Delete the duplicates in a sorted array

Problem description

Given a sorted array nums, remove the duplicates in-place such that each element appear only once and return the new length.Do not allocate extra space for another array, you must do this by modifying the input array in-place with O(1) extra memory.

Examples

Example 1:
Given nums = [1,1,2],

Your function should return length = 2, with the first two elements of nums being 1 and 2 respectively.

It doesn't matter what you leave beyond the returned length.

Example 2:
Given nums = [0,0,1,1,1,2,2,3,3,4],

Your function should return length = 5, with the first five elements of nums being modified to 0, 1, 2, 3, and 4 respectively.

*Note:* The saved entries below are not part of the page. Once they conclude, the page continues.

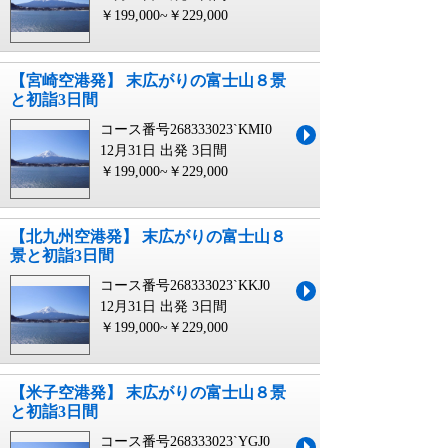
￥199,000~￥229,000
【宮崎空港発】 末広がりの富士山８景
と初詣3日間
コース番号268333023`KMI0
12月31日 出発
3日間
￥199,000~￥229,000
【北九州空港発】 末広がりの富士山８
景と初詣3日間
コース番号268333023`KKJ0
12月31日 出発
3日間
￥199,000~￥229,000
【米子空港発】 末広がりの富士山８景
と初詣3日間
コース番号268333023`YGJ0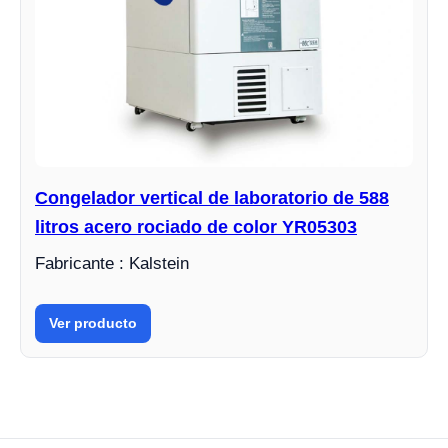
Congelador vertical de laboratorio de 588
litros acero rociado de color YR05303
Fabricante : Kalstein
Ver producto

It doesn't matter what values are set beyond the returned length.

Solution

　　(。﹏。*)意识到要紧抓排序这个特征，但一味想着找到不同的两个，然后整个数组往前移然后循环套循环立即推懵B状态。参考了别人的思路。牛皮。竟然用到了快慢指针。是在下庸俗了，总以为是用在链表找中间节点或环形链表。用快慢指针找到最近两个不相等的元素，然后直接赋值。

Code

 class Solution {
      public int removeDuplicates(int[] nums) {
        if (nums == null || nums.length == 0) {
            return 0;
        }
        int slow = 0, count = 1;
        for (int fast = 0; fast < nums.length; fast++) {
            if (nums[slow] != nums[fast]) {
                slow++;
                count++;
                nums[slow] = nums[fast];
            }
        }
        return count;
    }

}